_KETENTUAN LATIHAN_
Tuliskan ulang tanpa perubahan sebagian teks tentang keluarga teladan di bawah, mulai dari kata-kata "BERKACA PADA KELUARGA" dan berhenti setelah "yang sangat tangguh.".

BERKACA PADA KELUARGA TELADAN
Bismillahirrahmanirrahiim
Ismail berkata,”Hai ayahku! kerjakanlah apa yang
diperintahkan kepadamu, insya Allah engkau akan mendapatiku termasuk orang-orang
yang sabar”.
Sebagai orang tua sudah selayaknya jika kita mau
membaca sejarah, terlebih apa yang telah dilakukan oleh Ibrahim AS terhadap keluarganya. Bagaimana beliau
mendidik dan mentarbiyah sehingga melahirkan generasi yang sangat tangguh.
Untuk menjadikan generasi yang tangguh tidaklah
semudah membalik telapak tangan, akan tetapi dibutuhkan berbagai usaha untuk
kearah itu. Kalau kita cermati keberhasilan Ibrahim AS dalam mendidik
keluarganya itu disebabkan oleh empat faktor, yaitu :
Yang pertama : Kesucian Niat dan doa orang tua
Ketika menempatkan Ismail dan ibunya Hajar didekat
Baitullah, Nabi Ibrahim tidak lupa untuk berdoa demi masa depan Ismail
putranya, bahkan doa Ibrahim yang sangat panjang ini telah diabadiakn oleh
Allah dalam surat Ibrahim sepanjang tujuh ayat dari ayat 35 sampai ayat 41.
Jadi niat suci Ibrahim ketika menempatkan Ismail di
tempat itu adalah agar kelak ia dan keturunannya bisa konsisten dalam
menegakkan ibadah sholat, dan u ntuk merealisir niat suci ini tidak lupa beliau
senantiasa memohon pada Allah. Ironisnya, banyak dari orang tua sekarang ketika
menyekolahkan anaknya, mereka memiliki tujuan-tujuan yang tidak benar,
cenderung materialis dan berorientasi sangat jauh dari tujuan-tujuan luhur
pendidikan, disamping mereka sama sekali lupa untuk berdoa demi keberhasilan
pendidikan anaknya.
Yang Kedua: Kesucian Lingkungan dan lokasi belajar
Ismail tumbuh menjadi anak yang cerdas dan shalih
karena peran orang tuanya. Niat suci dalam menempatkan di lembah yang gersang
ini serta tidak kalah pentingnya dengan kesucian dan kebersihan lingkungan
belajar bagi Ismail, di mana ia dan ibunya tinggal di dekat Baitullah yang
sangat dihormati oleh umat manusia, dimana mereka berusaha untuk tidak
melakukan perbuatan perbuatan dosa dan meningkatkan berbgbai amal kebaikan di
tempat suci ni.. Tentu saj lingkungan seperti ini sangat kondusif dan representative
untuk belajar dan pembinaan diri sehingga hasilnya bisa kita lihat pada sosok
Ismail yang penuh dengan keteladanan. Ironisnya, banyak dari orang tua sekarang
ini justru menyekolahkan anak-anaknya disekolah-sekolah yang nilai nilai
Islmanya tidak bisa diaplikasikan sama sekali.

_DATA SUMBER_
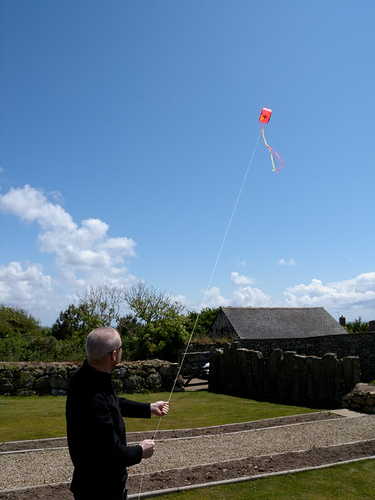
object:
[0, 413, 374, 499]
ground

_HASIL DI BAWAH_
BERKACA PADA KELUARGA TELADAN
Bismillahirrahmanirrahiim
Ismail berkata,”Hai ayahku! kerjakanlah apa yang
diperintahkan kepadamu, insya Allah engkau akan mendapatiku termasuk orang-orang
yang sabar”.
Sebagai orang tua sudah selayaknya jika kita mau
membaca sejarah, terlebih apa yang telah dilakukan oleh Ibrahim AS terhadap keluarganya. Bagaimana beliau
mendidik dan mentarbiyah sehingga melahirkan generasi yang sangat tangguh.